That's a great part of this poem by Keats.  The poem is really broken up into three parts (or stanzas, if it pleases you.)  In the first, the poet explains what not to do when you are feeling unhappy:

"NO, no! go not to Lethe, neither twist Wolf's-bane, tight-rooted, for its poisonous wine; Nor suffer thy pale forehead to be kist By nightshade, ruby grape of Proserpine; Make not your rosary of yew-berries, 5 Nor let the beetle, nor the death-moth be Your mournful Psyche, nor the downy owl A partner in your sorrow's mysteries; For shade to shade will come too drowsily,

And drown the wakeful anguish of the soul.
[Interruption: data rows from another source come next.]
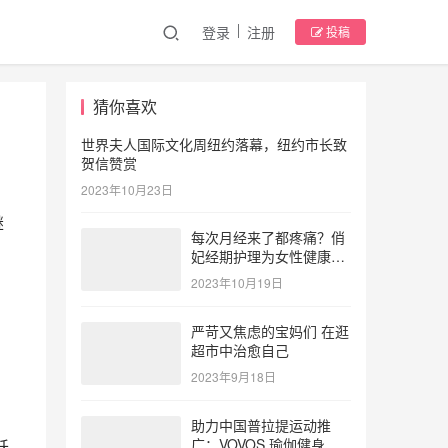
登录
注册
投稿
猜你喜欢
世界夫人国际文化周纽约落幕，纽约市长致
贺信赞赏
2023年10月23日
继
每次月经来了都疼痛？俏
妃经期护理为女性健康护
航
2023年10月19日
严苛又焦虑的宝妈们 在逛
超市中治愈自己
2023年9月18日
助力中国普拉提运动推
广：VOVOS 瑜伽健身服
跃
In essence, this part says "When you are depressed, don't try to ignore your depression (Lethe, the river of forgetfulness,) don't kill yourself (nightshade,) and don't become obsessed with symbols of death (beetle, moth.)

Stanza two discusses what you should do instead:

But when the melancholy fit shall fall Sudden from heaven like a weeping cloud, That fosters the droop-headed flowers all, And hides the green hill in an April shroud; Then glut thy sorrow on a morning rose, 15 Or on the rainbow of the salt sand-wave, Or on the wealth of globèd peonies; Or if thy mistress some rich anger shows, Emprison her soft hand, and let her rave, And feed deep, deep upon her peerless eyes.

Here  the poet says, "when depressed, check out a pretty rose, or a rainbow, or beautiful peonies.  If someone is PO'ing you off, let them rant and rave, and see the beauty in her eyes."

Part three talks about the nature of happiness, that sorrow is always present:

She dwells with Beauty—Beauty that must die; And Joy, whose hand is ever at his lips Bidding adieu; and aching Pleasure nigh, Turning to poison while the bee-mouth sips: Ay, in the very temple of Delight 25 Veil'd Melancholy has her sovran shrine, Though seen of none save him whose strenuous tongue Can burst Joy's grape against his palate fine; His soul shall taste the sadness of her might, and be among her cloudy trophies hung

In essence, the poet is saying that beauty and joy are  great because they have a little sorrow in them.  Joy doesn't last, beauty must fade, and all that.  The wise person understands how the two are connected and can take both at the same time (burst Joy's grape, so to speak.)

To address your question directly,

And be among her cloudy trophies hung.

The point of this is that her trophies (think literally, like a bowling trophy) are not polished and shiny.  They are cloudy.  This goes along with the idea something great (the beautiful trophies) are not perfect.  There is a flaw (they are not polished.)  This goes along with the theme that the greatest pleasures are great because they have a bit of sadness in them.